▶ **WHAT IS REQUIRED**:
Retype the stretch from the start of the material through the line that contains "томатизация позволяет значительно", keeping each line unchanged.

[Text extractions by page]
☆ ☆ ☆ ☆
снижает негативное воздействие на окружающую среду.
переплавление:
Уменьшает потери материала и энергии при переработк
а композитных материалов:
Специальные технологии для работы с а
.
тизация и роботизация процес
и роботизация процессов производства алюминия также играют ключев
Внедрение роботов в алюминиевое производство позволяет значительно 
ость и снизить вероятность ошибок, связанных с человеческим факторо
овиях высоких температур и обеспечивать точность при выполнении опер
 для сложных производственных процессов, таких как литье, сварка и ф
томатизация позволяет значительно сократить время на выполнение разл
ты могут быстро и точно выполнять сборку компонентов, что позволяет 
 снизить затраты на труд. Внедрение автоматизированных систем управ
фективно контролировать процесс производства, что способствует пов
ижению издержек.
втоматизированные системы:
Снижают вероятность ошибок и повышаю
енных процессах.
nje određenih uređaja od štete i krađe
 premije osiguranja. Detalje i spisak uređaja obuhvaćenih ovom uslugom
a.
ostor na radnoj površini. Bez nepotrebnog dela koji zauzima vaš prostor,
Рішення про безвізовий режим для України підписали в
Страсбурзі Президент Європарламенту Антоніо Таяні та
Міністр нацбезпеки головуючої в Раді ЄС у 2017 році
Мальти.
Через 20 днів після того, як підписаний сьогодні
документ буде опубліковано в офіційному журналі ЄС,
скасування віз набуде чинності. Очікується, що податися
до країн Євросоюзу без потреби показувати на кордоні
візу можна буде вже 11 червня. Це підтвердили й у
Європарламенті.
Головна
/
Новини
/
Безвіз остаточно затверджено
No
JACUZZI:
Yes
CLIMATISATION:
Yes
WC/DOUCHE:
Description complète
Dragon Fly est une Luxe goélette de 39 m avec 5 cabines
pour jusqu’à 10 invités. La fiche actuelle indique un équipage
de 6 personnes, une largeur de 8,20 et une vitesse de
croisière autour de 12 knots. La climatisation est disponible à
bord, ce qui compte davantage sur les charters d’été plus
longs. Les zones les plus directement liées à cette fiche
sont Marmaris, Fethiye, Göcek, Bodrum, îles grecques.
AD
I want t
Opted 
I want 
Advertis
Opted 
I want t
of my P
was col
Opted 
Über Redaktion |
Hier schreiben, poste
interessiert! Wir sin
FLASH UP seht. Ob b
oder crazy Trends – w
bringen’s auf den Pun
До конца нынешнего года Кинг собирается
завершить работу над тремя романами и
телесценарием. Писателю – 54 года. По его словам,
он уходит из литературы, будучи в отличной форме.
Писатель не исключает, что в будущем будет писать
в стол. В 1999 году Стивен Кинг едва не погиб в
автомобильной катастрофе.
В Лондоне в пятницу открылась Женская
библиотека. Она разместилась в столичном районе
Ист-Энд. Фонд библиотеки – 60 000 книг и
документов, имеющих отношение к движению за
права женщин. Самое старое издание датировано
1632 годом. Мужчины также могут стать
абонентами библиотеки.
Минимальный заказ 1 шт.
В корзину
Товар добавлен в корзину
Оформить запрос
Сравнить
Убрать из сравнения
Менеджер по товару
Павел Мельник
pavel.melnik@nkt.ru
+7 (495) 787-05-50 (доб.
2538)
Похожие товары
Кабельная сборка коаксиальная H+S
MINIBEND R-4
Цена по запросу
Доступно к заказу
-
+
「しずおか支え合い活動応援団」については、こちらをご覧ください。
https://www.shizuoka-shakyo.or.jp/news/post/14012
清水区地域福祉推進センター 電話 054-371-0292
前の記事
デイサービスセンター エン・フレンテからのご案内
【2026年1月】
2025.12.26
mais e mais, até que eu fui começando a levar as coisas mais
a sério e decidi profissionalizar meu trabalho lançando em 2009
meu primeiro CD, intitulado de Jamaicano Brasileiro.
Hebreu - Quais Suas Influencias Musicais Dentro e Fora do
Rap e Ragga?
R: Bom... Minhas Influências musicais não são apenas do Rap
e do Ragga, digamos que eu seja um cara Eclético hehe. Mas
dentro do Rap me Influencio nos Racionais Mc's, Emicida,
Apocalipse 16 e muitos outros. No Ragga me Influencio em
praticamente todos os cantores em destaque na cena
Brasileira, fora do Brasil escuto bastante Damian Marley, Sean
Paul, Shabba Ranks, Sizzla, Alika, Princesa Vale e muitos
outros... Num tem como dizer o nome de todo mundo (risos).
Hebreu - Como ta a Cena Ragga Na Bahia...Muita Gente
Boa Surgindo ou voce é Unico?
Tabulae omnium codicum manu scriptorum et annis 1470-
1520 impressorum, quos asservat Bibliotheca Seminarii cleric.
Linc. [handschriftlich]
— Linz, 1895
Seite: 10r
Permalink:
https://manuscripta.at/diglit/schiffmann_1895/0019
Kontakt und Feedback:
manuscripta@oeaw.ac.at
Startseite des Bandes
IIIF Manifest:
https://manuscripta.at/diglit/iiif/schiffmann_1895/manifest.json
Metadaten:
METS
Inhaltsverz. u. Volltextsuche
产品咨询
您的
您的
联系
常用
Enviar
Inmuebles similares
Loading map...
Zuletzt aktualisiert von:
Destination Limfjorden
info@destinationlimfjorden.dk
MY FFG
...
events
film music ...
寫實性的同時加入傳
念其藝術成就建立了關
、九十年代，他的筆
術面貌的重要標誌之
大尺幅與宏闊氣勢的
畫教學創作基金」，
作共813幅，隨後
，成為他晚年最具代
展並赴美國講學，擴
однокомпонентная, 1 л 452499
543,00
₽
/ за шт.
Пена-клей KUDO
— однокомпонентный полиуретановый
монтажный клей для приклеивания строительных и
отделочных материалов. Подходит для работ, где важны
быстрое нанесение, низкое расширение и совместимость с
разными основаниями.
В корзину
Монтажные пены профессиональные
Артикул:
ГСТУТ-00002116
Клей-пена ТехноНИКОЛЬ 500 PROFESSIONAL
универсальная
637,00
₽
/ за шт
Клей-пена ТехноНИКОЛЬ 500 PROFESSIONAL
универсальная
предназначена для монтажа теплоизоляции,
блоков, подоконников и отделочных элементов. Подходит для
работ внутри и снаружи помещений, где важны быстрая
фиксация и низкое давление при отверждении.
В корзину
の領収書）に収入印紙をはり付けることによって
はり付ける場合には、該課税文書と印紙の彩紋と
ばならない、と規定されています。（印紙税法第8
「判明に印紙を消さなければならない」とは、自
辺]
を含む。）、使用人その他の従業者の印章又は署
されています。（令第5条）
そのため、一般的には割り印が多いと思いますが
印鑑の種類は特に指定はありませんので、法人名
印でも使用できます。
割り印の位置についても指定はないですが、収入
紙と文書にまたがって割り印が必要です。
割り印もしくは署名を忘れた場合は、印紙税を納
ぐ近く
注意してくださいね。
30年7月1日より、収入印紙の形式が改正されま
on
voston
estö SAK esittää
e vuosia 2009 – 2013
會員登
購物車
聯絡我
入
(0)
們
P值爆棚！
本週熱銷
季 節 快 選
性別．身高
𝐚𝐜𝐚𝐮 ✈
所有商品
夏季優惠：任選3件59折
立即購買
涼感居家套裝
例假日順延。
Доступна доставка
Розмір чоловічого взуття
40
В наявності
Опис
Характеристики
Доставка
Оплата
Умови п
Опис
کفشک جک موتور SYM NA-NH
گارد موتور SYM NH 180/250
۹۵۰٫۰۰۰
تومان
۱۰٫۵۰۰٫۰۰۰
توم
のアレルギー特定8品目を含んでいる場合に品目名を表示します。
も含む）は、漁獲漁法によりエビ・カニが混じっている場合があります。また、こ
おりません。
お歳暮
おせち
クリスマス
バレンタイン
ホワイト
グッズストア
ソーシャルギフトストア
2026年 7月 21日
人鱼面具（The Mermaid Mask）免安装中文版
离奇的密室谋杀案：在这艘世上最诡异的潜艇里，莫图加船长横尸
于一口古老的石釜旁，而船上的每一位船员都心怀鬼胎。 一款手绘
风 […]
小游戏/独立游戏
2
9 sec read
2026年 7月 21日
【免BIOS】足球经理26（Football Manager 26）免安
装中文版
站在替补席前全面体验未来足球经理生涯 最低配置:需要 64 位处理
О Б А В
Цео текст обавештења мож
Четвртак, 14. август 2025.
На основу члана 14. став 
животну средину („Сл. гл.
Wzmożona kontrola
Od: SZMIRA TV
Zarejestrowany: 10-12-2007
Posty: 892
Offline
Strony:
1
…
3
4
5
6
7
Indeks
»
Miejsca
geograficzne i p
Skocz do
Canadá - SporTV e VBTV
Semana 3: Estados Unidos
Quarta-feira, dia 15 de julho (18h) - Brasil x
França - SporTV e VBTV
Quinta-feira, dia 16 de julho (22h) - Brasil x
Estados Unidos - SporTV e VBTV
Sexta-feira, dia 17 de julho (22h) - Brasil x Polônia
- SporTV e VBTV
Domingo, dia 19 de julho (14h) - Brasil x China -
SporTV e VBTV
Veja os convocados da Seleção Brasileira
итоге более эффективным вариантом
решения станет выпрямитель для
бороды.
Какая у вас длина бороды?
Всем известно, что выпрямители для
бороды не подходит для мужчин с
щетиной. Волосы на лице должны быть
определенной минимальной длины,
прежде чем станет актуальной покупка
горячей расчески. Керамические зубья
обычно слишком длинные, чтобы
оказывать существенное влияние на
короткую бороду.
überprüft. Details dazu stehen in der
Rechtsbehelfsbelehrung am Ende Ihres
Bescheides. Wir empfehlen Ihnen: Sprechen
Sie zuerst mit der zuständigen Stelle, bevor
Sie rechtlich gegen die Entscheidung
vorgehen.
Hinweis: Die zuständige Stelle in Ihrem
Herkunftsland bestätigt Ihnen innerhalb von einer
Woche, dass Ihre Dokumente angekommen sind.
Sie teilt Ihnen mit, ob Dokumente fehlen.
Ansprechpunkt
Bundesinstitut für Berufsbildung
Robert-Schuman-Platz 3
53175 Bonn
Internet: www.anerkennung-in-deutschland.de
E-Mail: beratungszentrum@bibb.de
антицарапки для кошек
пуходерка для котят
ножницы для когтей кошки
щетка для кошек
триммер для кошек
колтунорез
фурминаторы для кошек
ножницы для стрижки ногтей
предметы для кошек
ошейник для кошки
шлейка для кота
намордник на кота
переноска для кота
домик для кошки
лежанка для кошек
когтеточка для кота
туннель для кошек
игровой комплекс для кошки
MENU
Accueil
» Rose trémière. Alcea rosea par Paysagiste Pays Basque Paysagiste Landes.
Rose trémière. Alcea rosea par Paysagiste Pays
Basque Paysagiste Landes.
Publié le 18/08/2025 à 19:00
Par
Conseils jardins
☆ ☆ ☆ ☆
▶ **EXPECTED OUTPUT**:
снижает негативное воздействие на окружающую среду.
переплавление:
Уменьшает потери материала и энергии при переработк
а композитных материалов:
Специальные технологии для работы с а
.
тизация и роботизация процес
и роботизация процессов производства алюминия также играют ключев
Внедрение роботов в алюминиевое производство позволяет значительно 
ость и снизить вероятность ошибок, связанных с человеческим факторо
овиях высоких температур и обеспечивать точность при выполнении опер
 для сложных производственных процессов, таких как литье, сварка и ф
томатизация позволяет значительно сократить время на выполнение разл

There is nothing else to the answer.